At stake for the 40 members of Lev Tahor, an ultra-orthodox Jewish sect from the Montreal area, were the children they feared would be taken by child-protection officials and put in temporary foster care.
It turned out they had good reason to worry: After they left, Quebec authorities successfully petitioned to apprehend 14 children from three families.
The group loaded up three buses and high-tailed it out of Ste. Agathe-des-Monts, Que., last Nov. 17 to Southwestern Ontario — to Chatham, nearly 800 km away.
They left so fast, Quebec authorities reported, they didn’t even have time to gather up credit cards and jewellery.
In one house, they left the coffee maker on.
Friday, a court in Chatham heard an application by the local child-welfare agency to enforce the Quebec order to put the kids in care in Quebec for 30 days to assess them. The order is being appealed.
In Chatham, Justice Stephen Fuerth heard there were plans to leave Quebec long before the Nov. 17 night-time exodus.
The group, distinct by the conservative clothes they wear, had been working with a Quebec real-estate broker to find a new place to live.
The broker’s affidavit told how the group had been talking about a move starting in April and visited properties in Eastern and Southwestern Ontario — in Belleville, Brighton, Brockville, Chatham, Hawkesbury, Morrisburg, Peterborough, Picton, Smiths Falls and Vankleek Hill.
They’d also advertised in several newspapers, looking for an appropriate property.
Their reason for leaving was because Quebec authorities, who’d been involved with the group for several months, wanted to act on concerns about children’s education standards that the group said went against its religious beliefs.
But, aas the lawyer for the local child-welfare agency, Chatham-Kent Childrens’ Services, pointed out in court Friday, the flight plan was sped up once Quebec child-protection officials, advised parents Nov. 14 they’d be starting a court action. They were to meet Nov. 18.
Lev Tahor settled on property along Hwy. 40, north of Chatham, known as Spurgeon Villa, which it had visited Oct. 30.
They left without advising child-welfare officials — first arriving in Windsor, then all gradually settling in Chatham by Nov. 27, the same day Quebec child services were granted an order to seize the children.
One of the remaining Lev Tahor members in Quebec told the agency’s director after the group left, “You make us a surprise.
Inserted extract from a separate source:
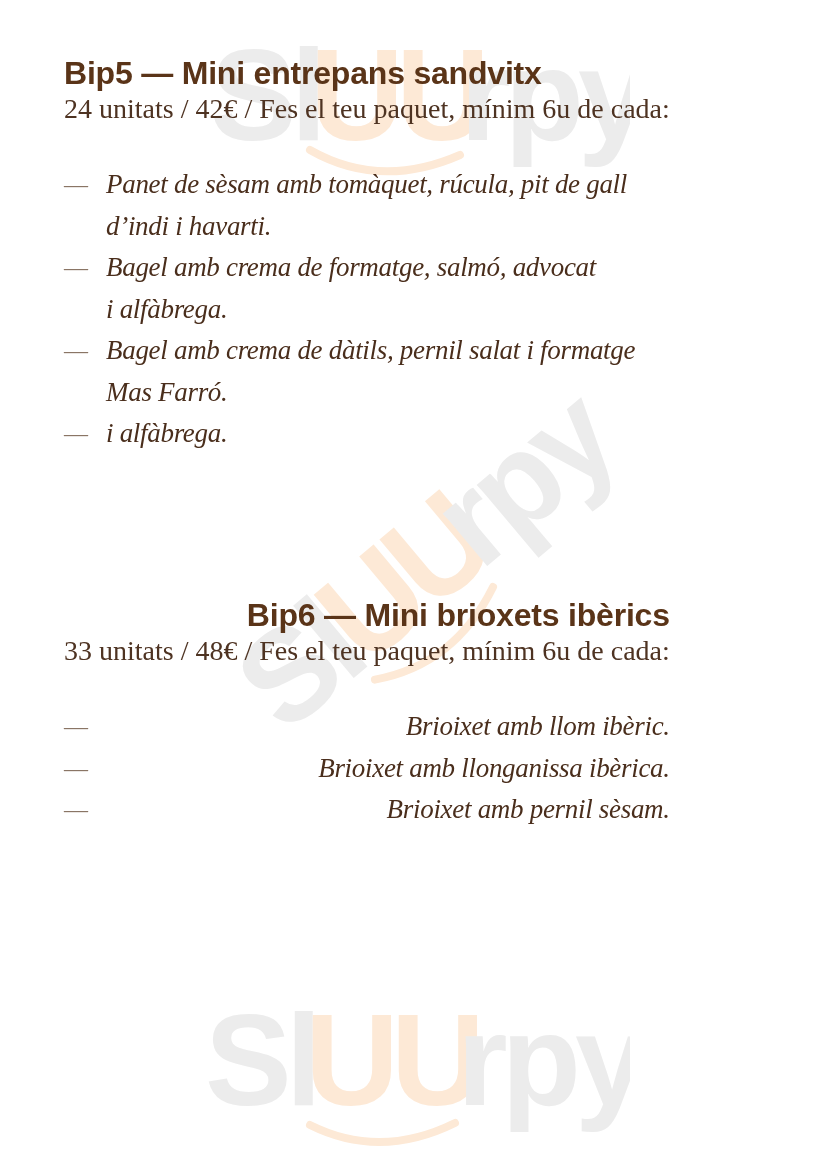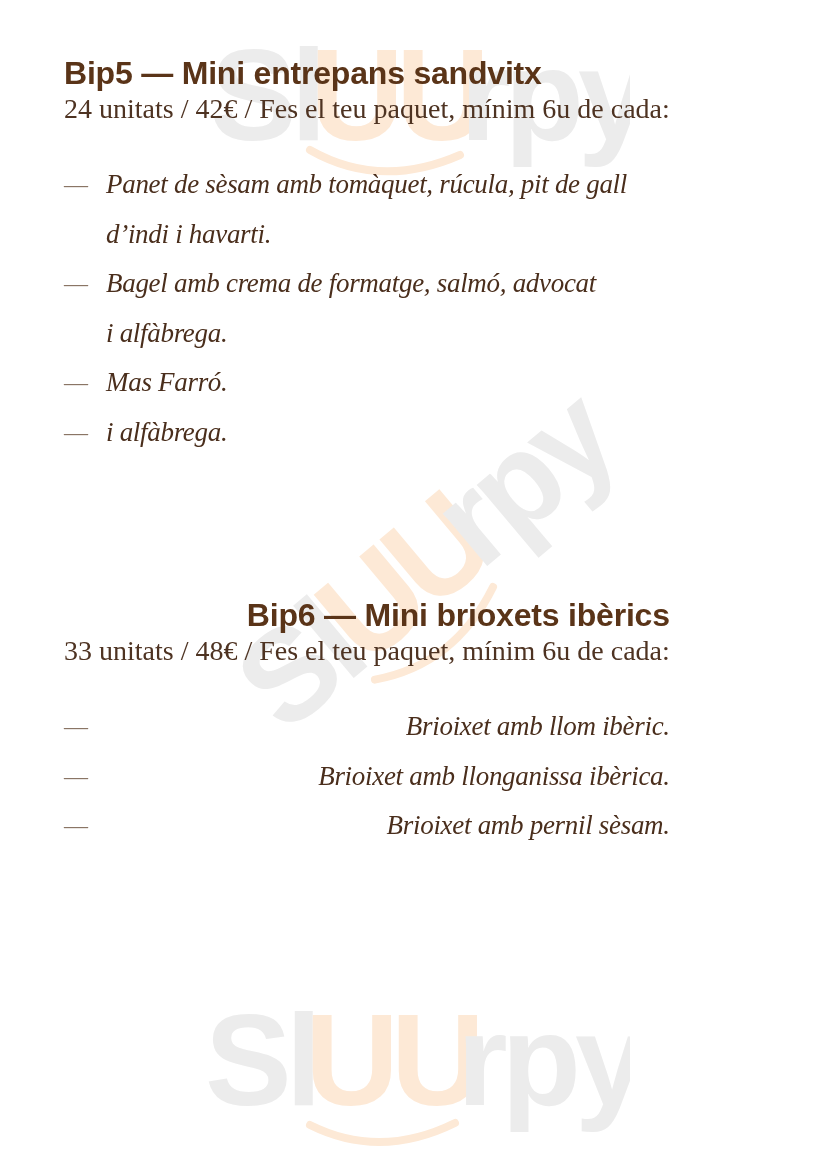"Panet de sèsam amb tomàquet," .item .line { margin-top: 8px -> none }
We make you a surprise.”
“It’s clearly why they made the move,” so the Quebec court couldn’t get at the kids, local child-welfare agency lawyer Loree Hodgson-Harris said in her argument to let the local agency enforce the Quebec order.
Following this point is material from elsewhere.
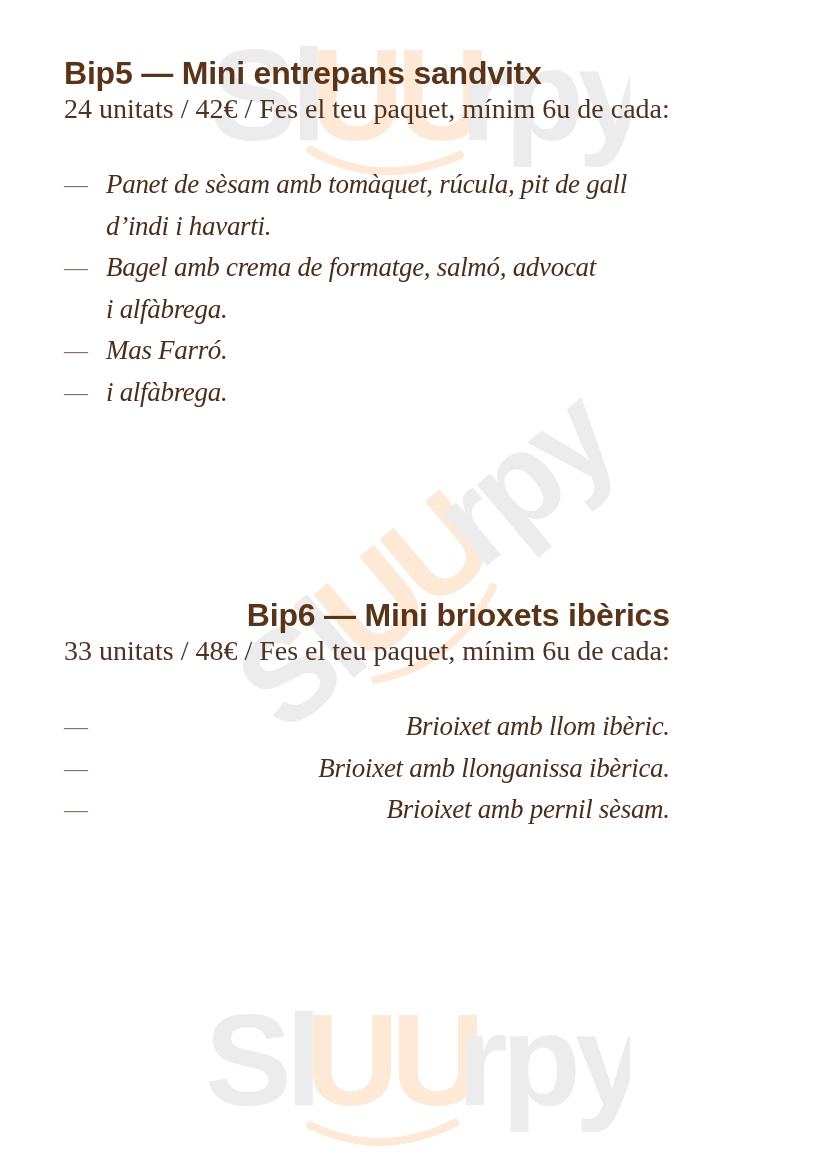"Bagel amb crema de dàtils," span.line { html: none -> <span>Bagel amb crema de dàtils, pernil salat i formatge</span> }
“You can’t allow, in this country, people to pick up and leave just because they don’t like the process or they don’t want to comply,” she said.
But Lev Tahor lawyer Chris Knowles argued the local agency can’t use child-custody laws to enforce the Quebec order, and that the group’s Charter rights are being disregarded.
He also the group didn’t have to tell Quebec officials they were leaving.
The local child-welfare agency, he said, has been investigating the group since it arrived and hasn’t found any reason – specifically, serious health issues raised in the Quebec order – that have led to them to make their own application.
A previous order in Chatham-Kent was overturned that had placed two of the Lev Tahor children in foster care.
Quebec wants to place the children with Hasidic Jewish families in Montreal.
One 17-year-old woman, married with a baby, was on the list to be put in care but was removed Friday.
Her baby remains on the list, arrangements made so she can go with the infant to Quebec if the baby is put into care.
Knowles said the plan doesn’t respect the group’s very distinct and different ”religious values.
He also said it’s wrong to send the kids to a province planning to pass a Charter of Secular Values, “a province that has chosen to place religious rights beneath other rights.”
The judge is to rule on the application Feb. 3.
Outside court, Knowles said there’s an appeal process if the court orders the kids sent back to Quebec.